Mobile Health Technologies for Diabetes Mellitus: Current State and Future Challenges

The prevalence of diabetes is rising globally. Diabetes patients need continuous monitoring, and to achieve this objective, they have to be engaged in their healthcare management process. Mobile health (MH) is an information and communications technology trend to empower chronically ill patients in a smart environment. Discussing the current state of MH technologies is required in order to address their limitations. Existing review articles have evaluated the MH literature based on applicability and level of adoption by patients and healthcare providers. Most of these reviews asserted that MH apps and research have not reached a stable level yet. To the best of our knowledge, there is no clear description of solutions to these problems. In addition, no one has investigated and analyzed MH in its contextual environment in a detailed way.
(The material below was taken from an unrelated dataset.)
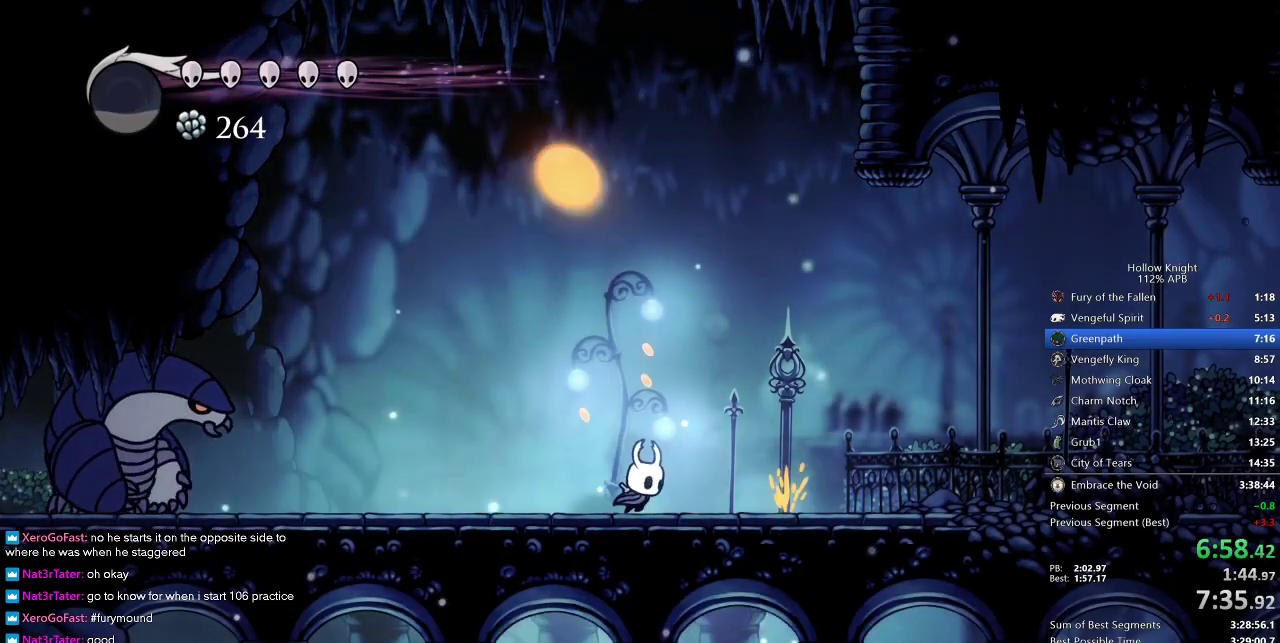
{"keys": ["jump"], "events": [[33, "left", "down"], [33, "right", "up"], [117, "left", "up"], [367, "jump", "down"]]}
We conducted a comprehensive survey of MH research on diabetes management articles published between 2011 and September 27, 2017. In this survey, we discuss current challenges in MH, along with research gaps, opportunities, and trends. Our literature review searched three academic databases (ScienceDirect, IEEE Xplore, and SpringerLink). A total of 60 articles were analyzed, with 30% from ScienceDirect, 38% from IEEE Xplore, and 32% from SpringerLink. MH was analyzed in the context of the electronic health record (EHR) ecosystem. We consider dimensions such as clinical decision support systems, EHRs, cloud computing, semantic interoperability, wireless body area networks, and big data analytics. We propose specific metrics to analyze and evaluate MH from each of these dimensions. A comprehensive analysis of the literature from this viewpoint is valuable for both theoretical and developmental progress. This paper provides a critical analysis of challenges that have not been fully met and highlights directions for future research that could improve MH applicability.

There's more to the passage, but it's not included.